I come from a long line of advocates and policymakers, and my passion for Strategic CaseMaking™ and systems change comes from wanting to help more people on a broader scale. I’ve been lucky to work with communities in Los Angeles and across California to help them create the healthy changes they would like to see, not only in structural policy change but also in growing the social fabric and movement needed to build and sustain the work. With TheCaseMade, I’m excited to broaden this work and reach communities around the country and the world.
I also fully appreciate the power of a great teacher or mentor, and I really enjoy working with individuals to inspire them and equip them with the tools to shape their worlds. Whether they are community leaders, college students, or pediatrics residents, I always feel so lucky and energized to see the next generation of changemakers in motion.
I also aspire to live my vision of the future as best as I can, to model for my daughters what I hope the world can be.
Would you share your best CaseMaking moment with us?
One of my most powerful CaseMaking moments came during the first workshop I did with DrT five years ago. I was pitching a statewide initiative on child wellbeing and policy change to a group of funders, when one bluntly asked why she should care about kids when she wasn't planning on having any of her own.
After taking a moment to recover from my shock, I took a step back and realized I needed to build a stronger "we" and connect back to her aspirations — to make a broader appeal that we were all children once.
I asked the group to close their eyes and remember back to when they were children, to channel the joy and possibility of what life was like then. In helping folks tap back into that special time of their own lives, I was able to secure multiple commitments for partnership and financial support, whether or not these funders had children of their own.
What’s your favorite CaseMaking tool or skill?
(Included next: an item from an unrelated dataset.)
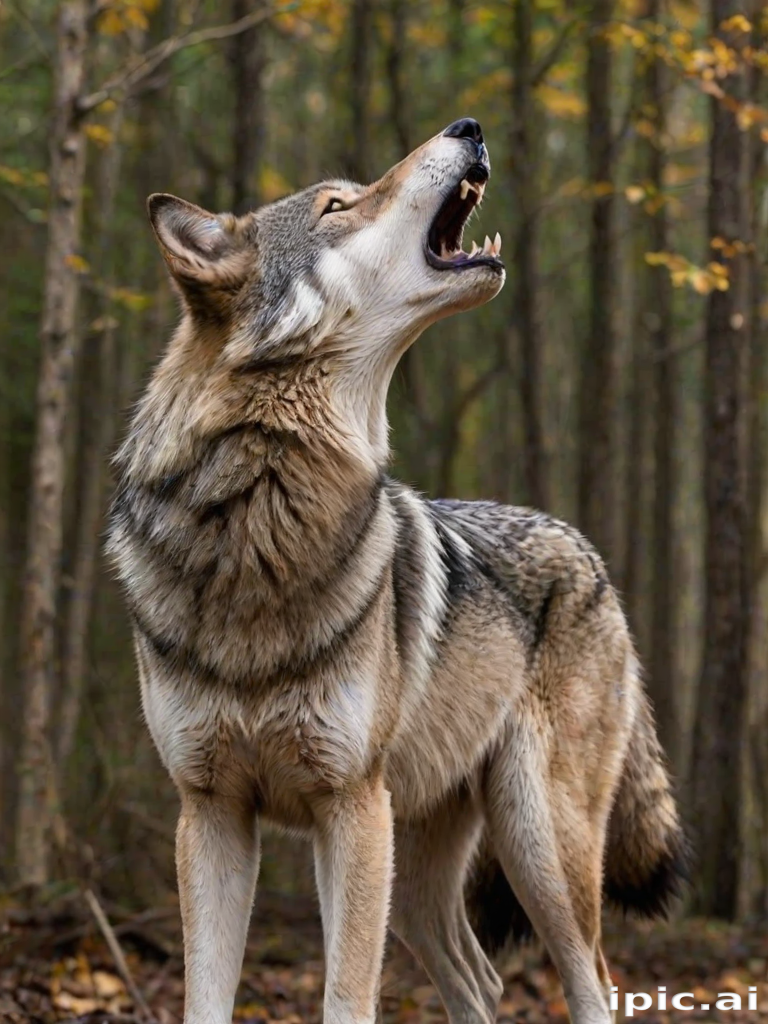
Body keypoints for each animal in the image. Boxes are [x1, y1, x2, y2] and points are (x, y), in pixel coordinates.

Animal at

In addition to connecting to people’s aspirations, as I did in the anecdote I just shared, my favorite CaseMaking tool is anchoring and credentialing solutions, not problems.
As a doctor, I was very much trained in "bad news data," using numbers and statistics to scare and intimidate, rather than leading with the positive. Learning asset-based framing was such a powerful shift! It’s been such a rewarding creative exercise to help folks flip the way they see the issues they've been working on, often for years, and find ways to appeal to a broader audience and impact.
What can folks in health fields learn from CaseMaking?
As a primary care pediatrician, much of what I do in clinic could be considered CaseMaking. When I work with my patients to make sustainable healthy changes to their lives, I lean on principles like naming the power of the moment and making inequitable systems the villain. Most of my patients know what they “should” be doing, and by talking about why it’s so hard to stop drinking soda or cut down on their screentime, they feel empowered to make powerful adjustments to their day-to-day activities.
Folks in both health care and public health often understandably resort to backfires, using data, jargon, and fear to scare our patients into the behavior change we want to see. Instead, we can meet our patients in partnership and motivate them by tapping into their inherent desire for good.
As Dr. T likes to say, “CaseMaking is life!”
What are you working on next?
I recently joined TheCaseMade as senior director of strategic partnerships, and I am absolutely thrilled to put CaseMaking at the front and center of my work, rather than it being something I wish I could do more of.
I also still see patients at an incredible community health center called Asian Health Services, and I feel so fortunate to be able to blend these two professional passions. I'm excited to help TheCaseMade build out our health portfolio while also continuing to reconnect and grow our community up here in the Bay Area!